Dualisms like this cartesian paradigm have both strengths and weaknesses, which are revealed as dualists debate with monists.

Monism asserts that there is only one level of reality. This simplified ontology, while in some ways unsatisfying, relieves its proponents of the task of explaining some type of interaction between two different types of substance.

Looking at monisms, scholars often distinguish between the materialists and the idealists. Materialists would be those who assert that a physical level of reality exists, and is indeed the only level of reality that exists. The materialists argue that there is no such thing as a mental substance. Most forms of materialism assert, among other things, that “humans are entirely physical beings,” in the words of Scott Calef.
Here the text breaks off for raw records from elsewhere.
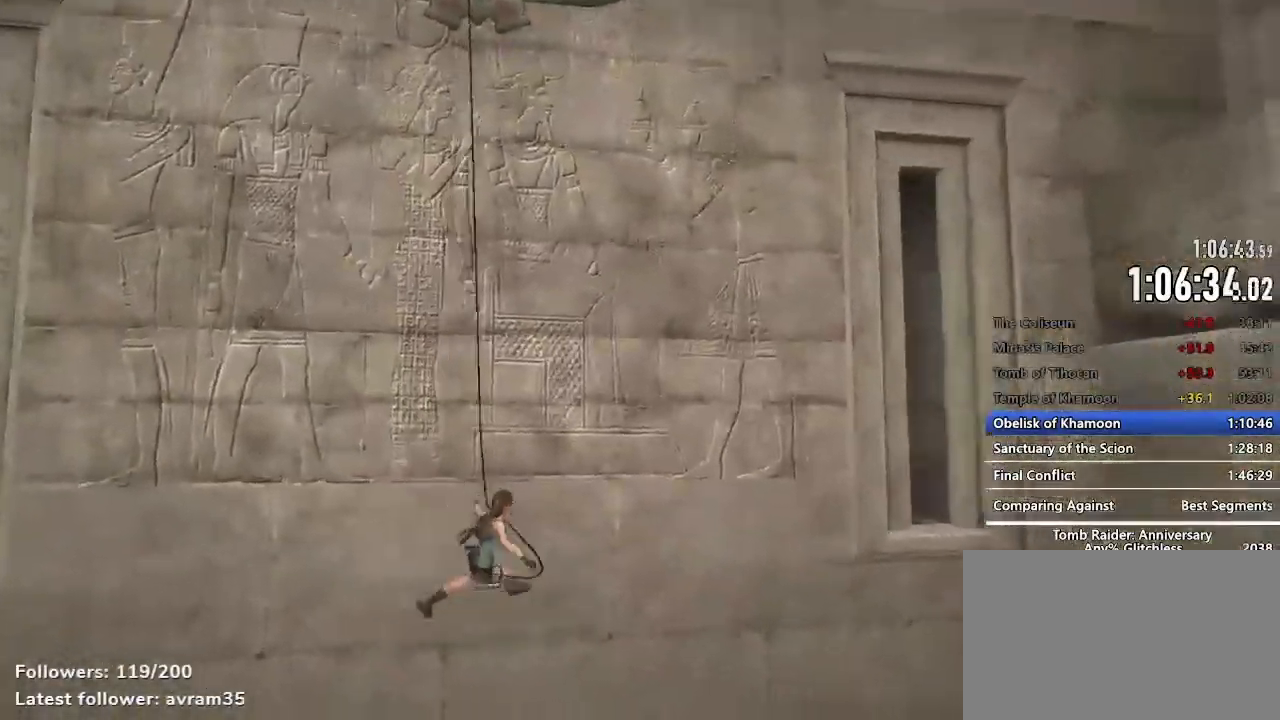
{"keys": ["d"], "mouse": [], "events": []}
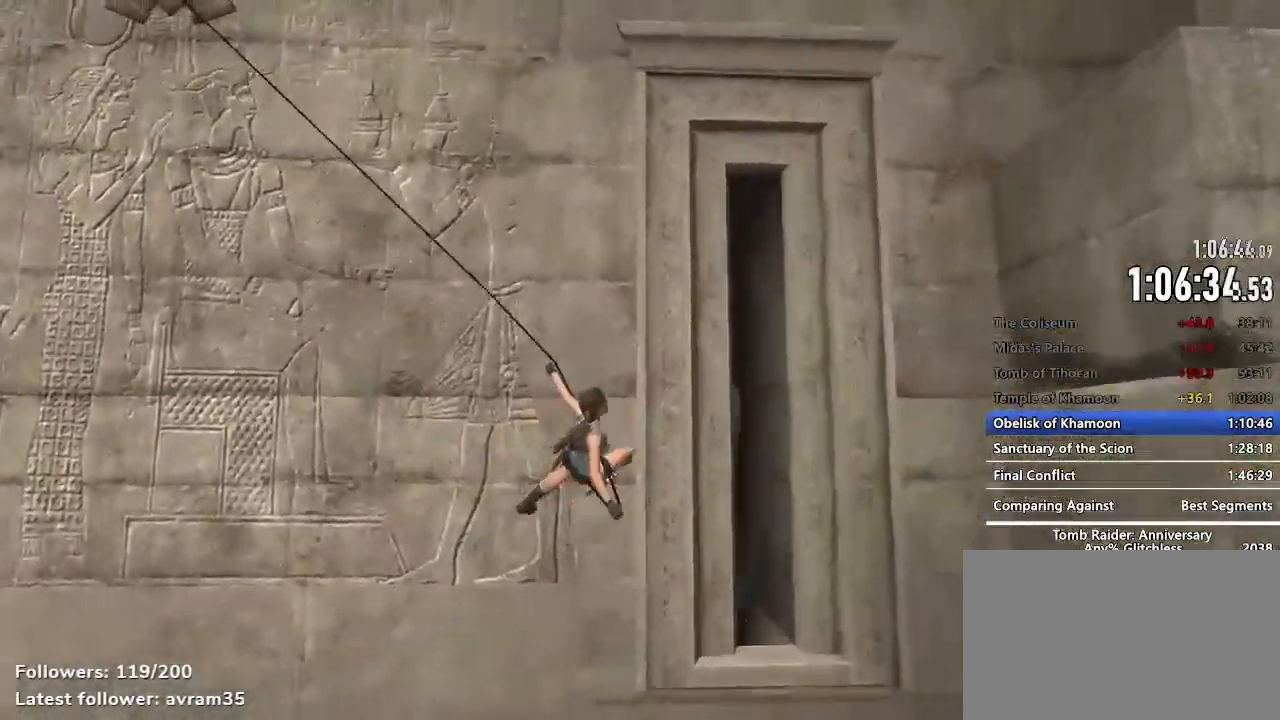
{"keys": ["d", "space"], "mouse": [], "events": [[284, "space", "down"]]}
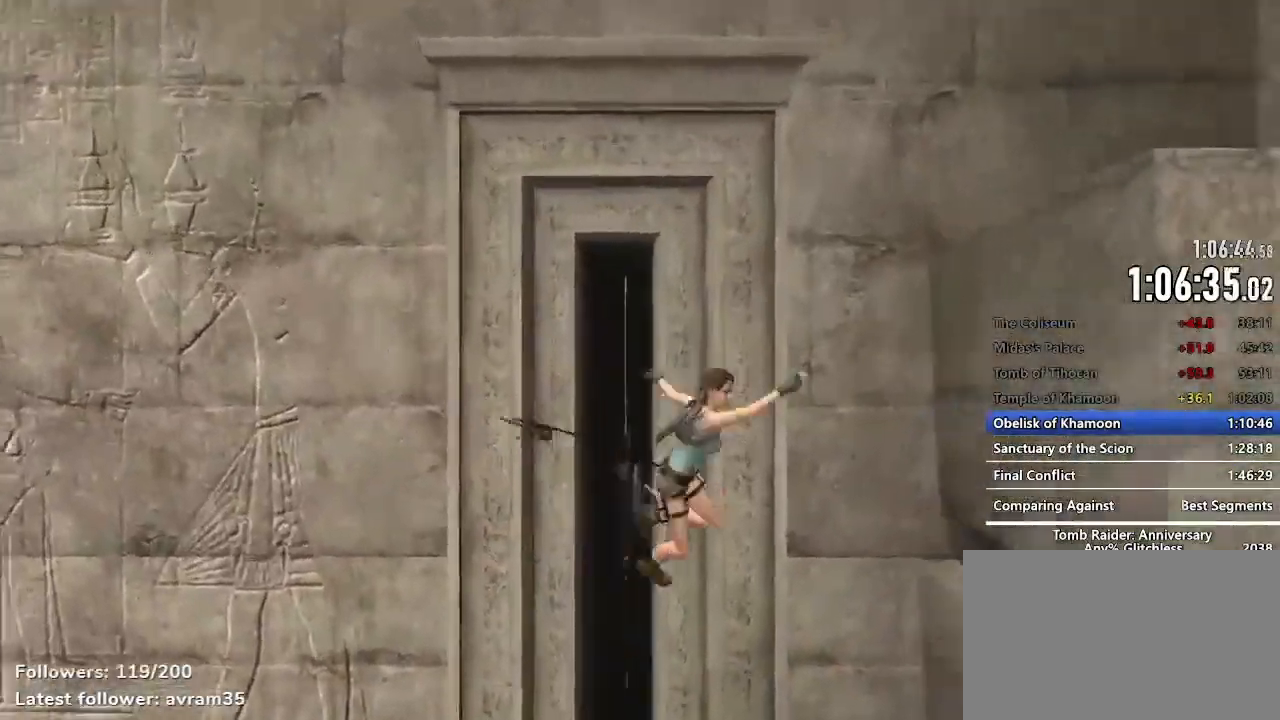
{"keys": [], "mouse": [], "events": [[167, "d", "up"], [167, "space", "up"], [400, "space", "down"], [450, "space", "up"]]}
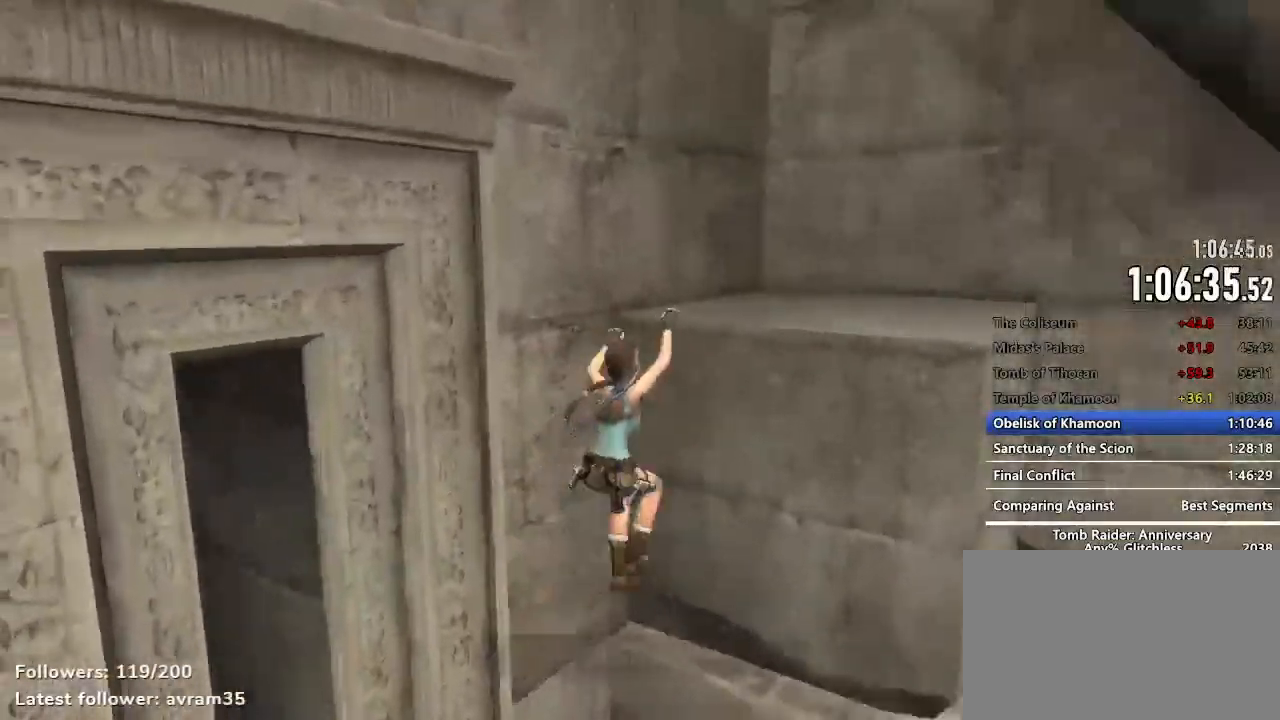
{"keys": ["z"], "mouse": [], "events": [[34, "space", "down"], [50, "space", "up"], [184, "space", "down"], [234, "space", "up"], [300, "space", "down"], [367, "space", "up"], [467, "z", "down"]]}
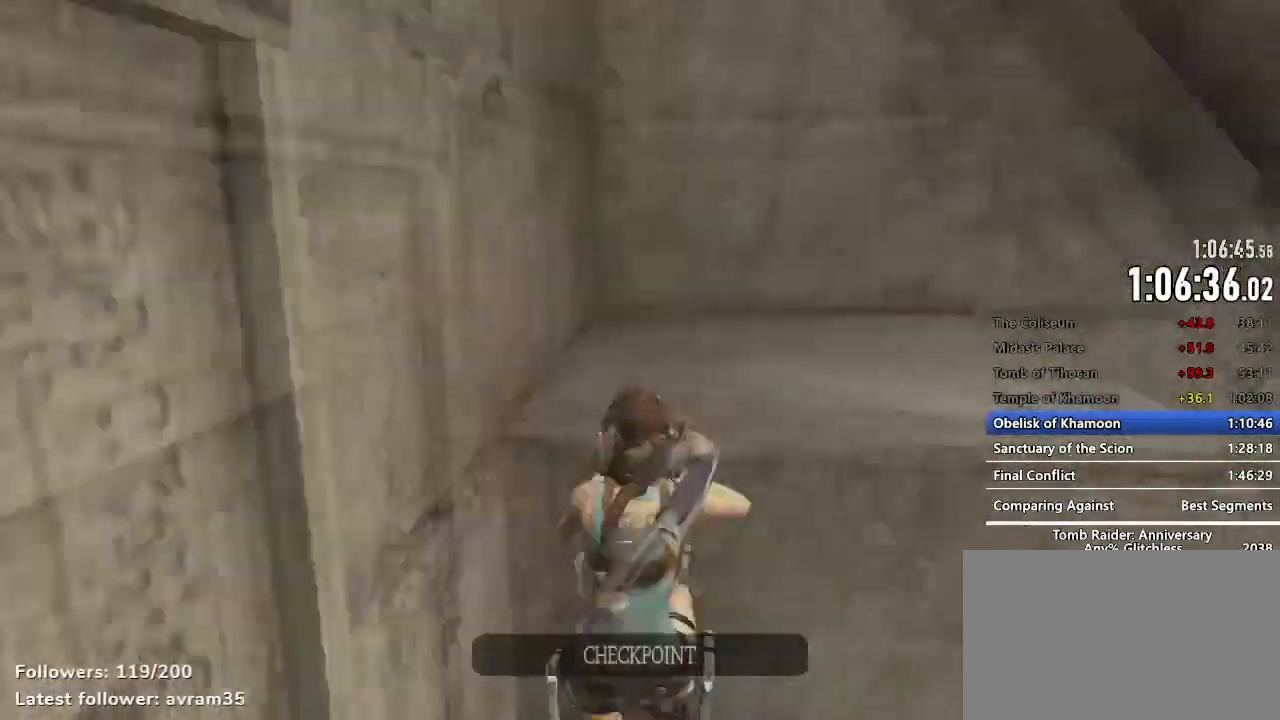
{"keys": ["z"], "mouse": [], "events": []}
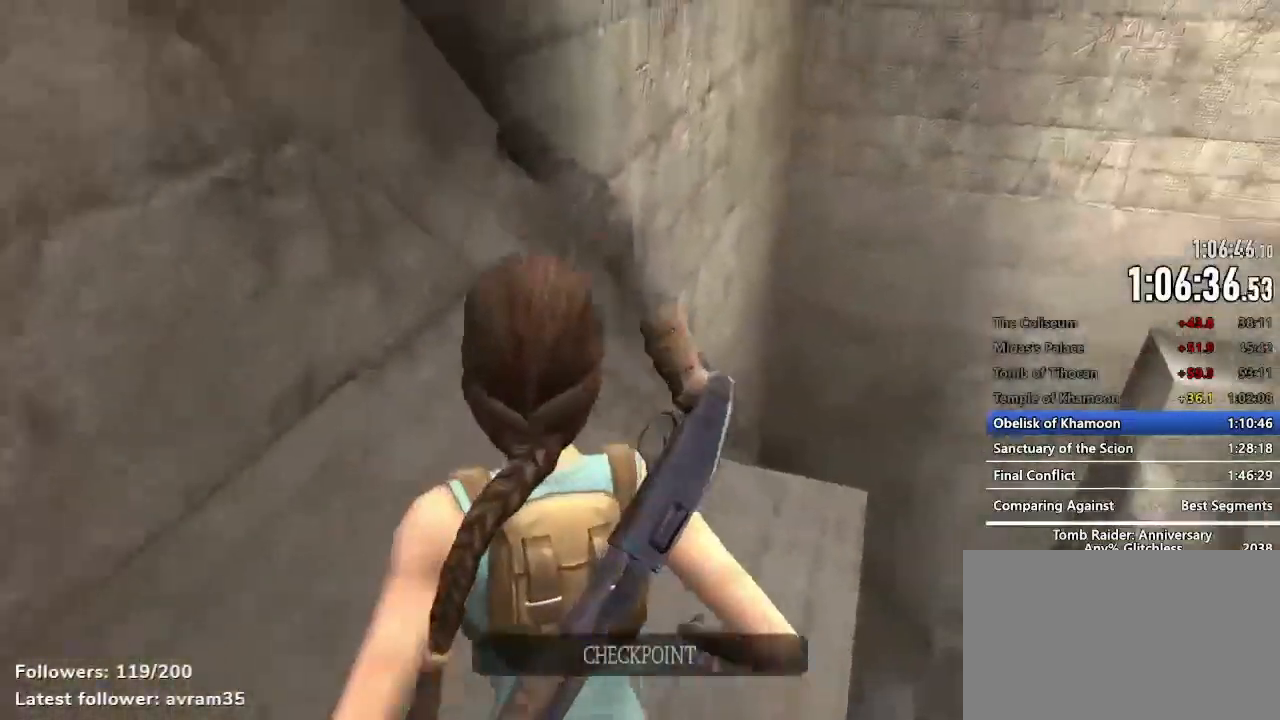
{"keys": ["z"], "mouse": []}
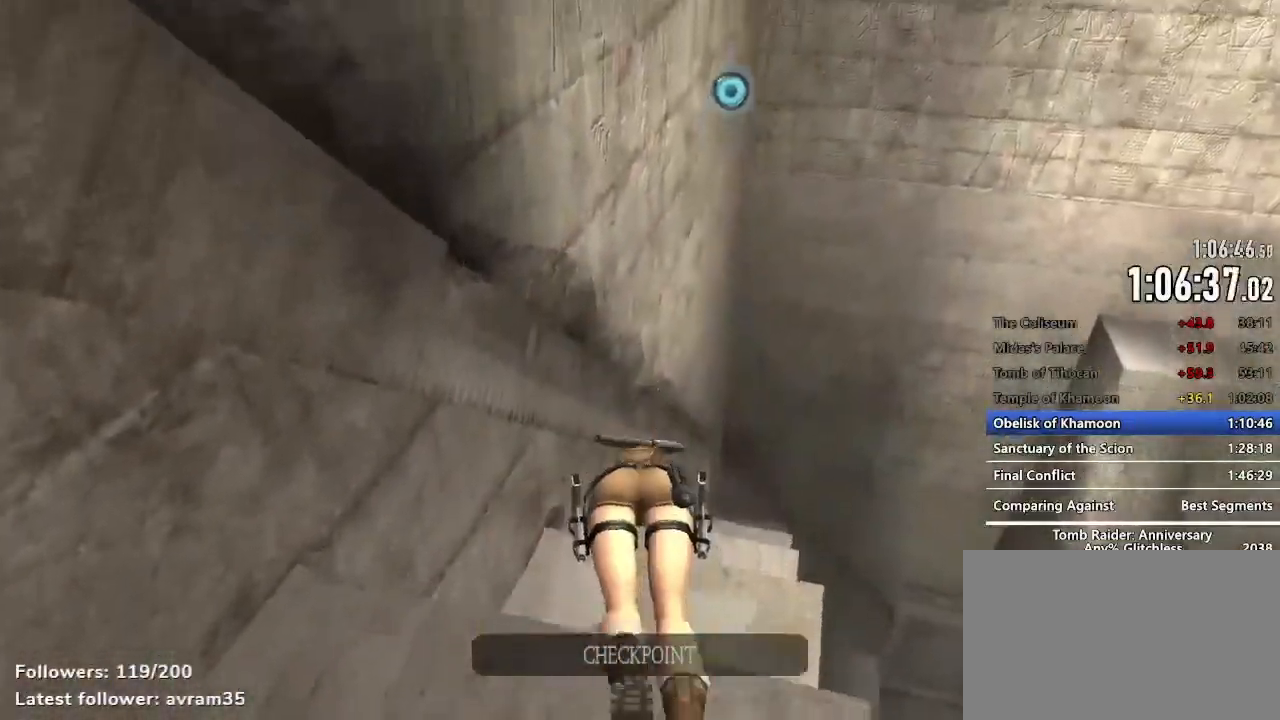
{"keys": ["z"], "mouse": []}
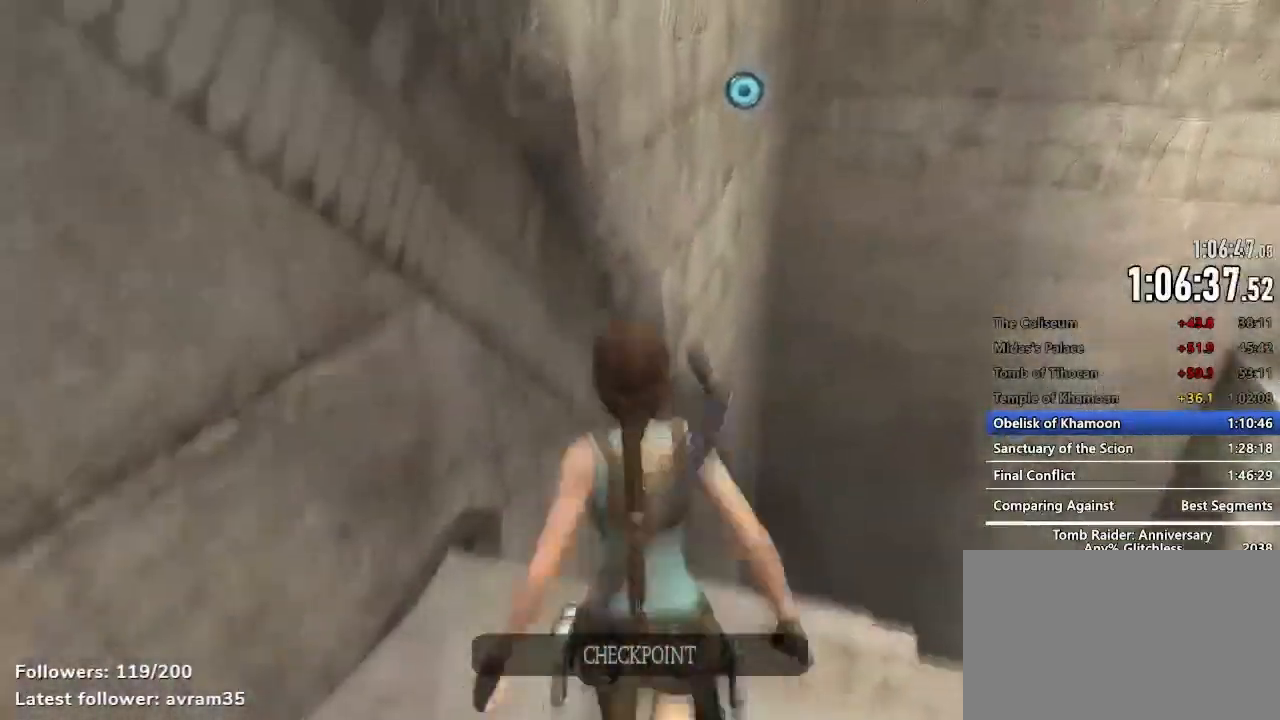
{"keys": ["d"], "mouse": [], "events": [[17, "space", "down"], [234, "space", "up"], [234, "z", "up"], [334, "a", "down"], [384, "a", "up"], [484, "d", "down"]]}
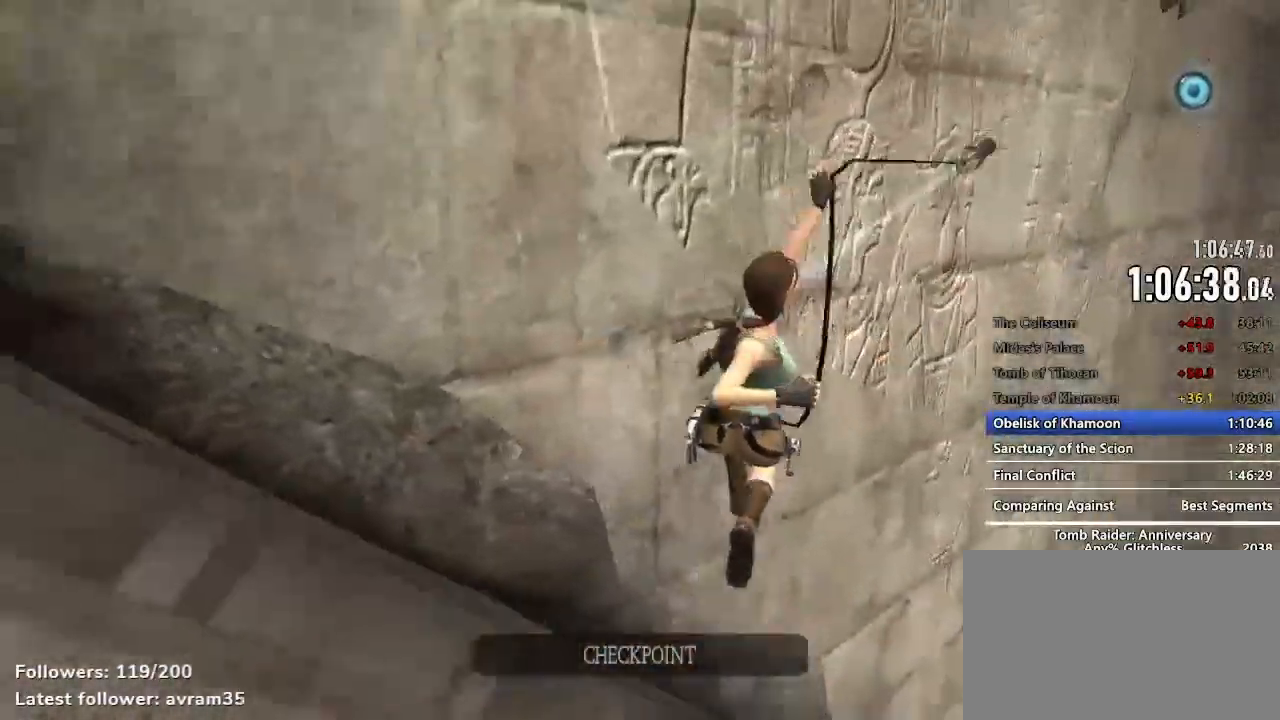
{"keys": ["d"], "mouse": [], "events": []}
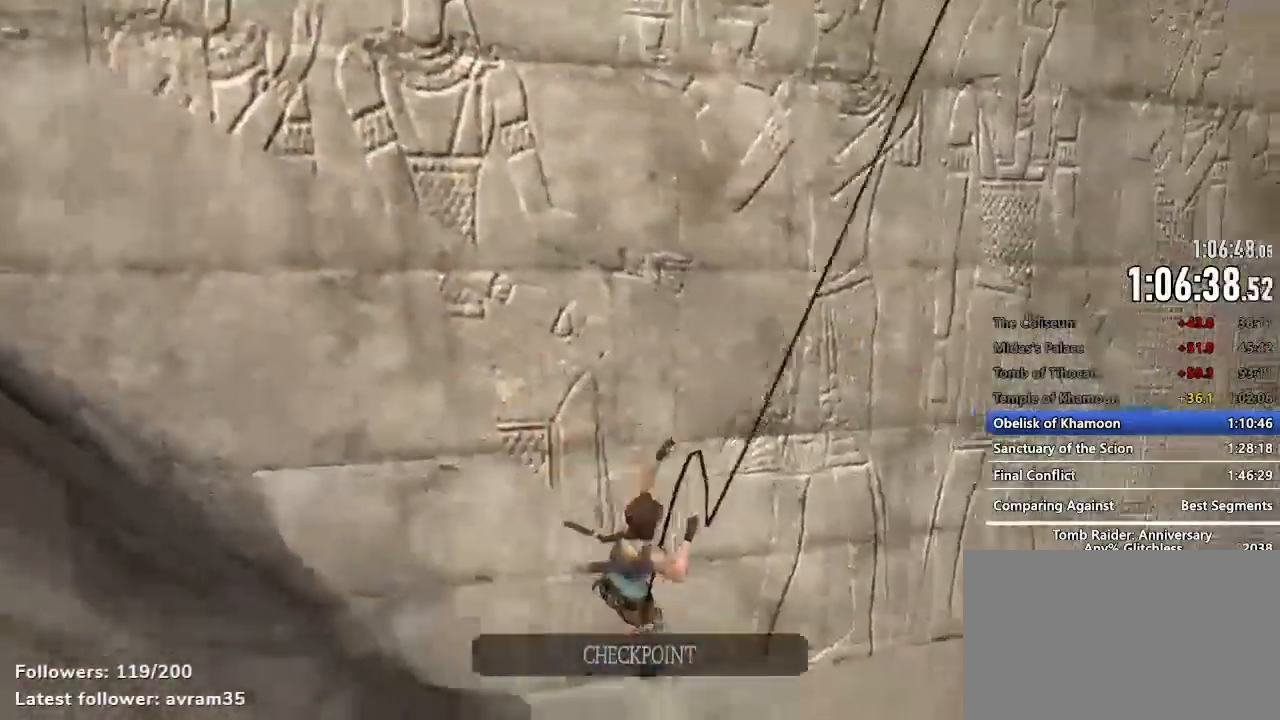
{"keys": ["d"], "mouse": [], "events": []}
Idealists, on the other hand, are monists who deny the reality or existence of a physical substance, and argue that only mental substances exist. As Paul Guyer and Rolf-Peter Horstmann write, the “ontological” or “metaphysical” form of idealism asserts that “something mental (the mind, spirit, reason, will) is the ultimate foundation of all reality, or even exhaustive of reality.”

One way to phrase it is this: the materialist asserts that only physical substances and objects exist; what seems to be a non-physical object, like a mind or a memory or an idea, has no real independent being. The idealist, by contrast, argues that there are no independently really existing physical substances or objects, and what seem to be objects, like rocks or rivers or trees, are merely ideas or constructs in our non-physical minds.

Over the centuries, a number of major philosophers have lined up on either side of this debate, and each has produced a unique and nuanced version of one side or the other.

Thus far is a more-or-less standard account of dualism and monism, and of the two types of monism.

The question now at hand is this: Is it possible or plausible to argue that the two monisms, idealism and materialism, are reducible to each other? Because each asserts that there is only one level of reality, only one type of substance, can it be that it makes no sense to label this one substance as either ‘material’ or ‘mental’?

Do the words ‘mental’ and ‘physical’ have usefulness only in the context of two types of substance? If there is only one type of substance, to label it as ‘non-physical’ or ‘physical’ might be senseless.

The materialist argues that the mind is the physical brain and its neurochemical and neuroelectrical processes; the materialist argues that there is no non-physical mental substance which composes the mind.

The idealist argues that the mind is composed only of a non-physical mental substance, and that there is no physical substance which composes the brain.

Aren't the two of them saying the same thing? Both of them agree that mind/brain dualism is wrong. Both are saying that the mind exists in one level of reality, composed of one type of substance, and that there is no other type of substance. One might appeal here to Leibniz and his identity of indiscernibles.

Assuming that dualism were ruled out altogether, and that either materialism or idealism must be an accurate description of reality, which experiment would one conduct to decide between the two? If monism is granted, then is there any detectable or verifiable difference between idealism or materialism? Or are all monisms essentially one?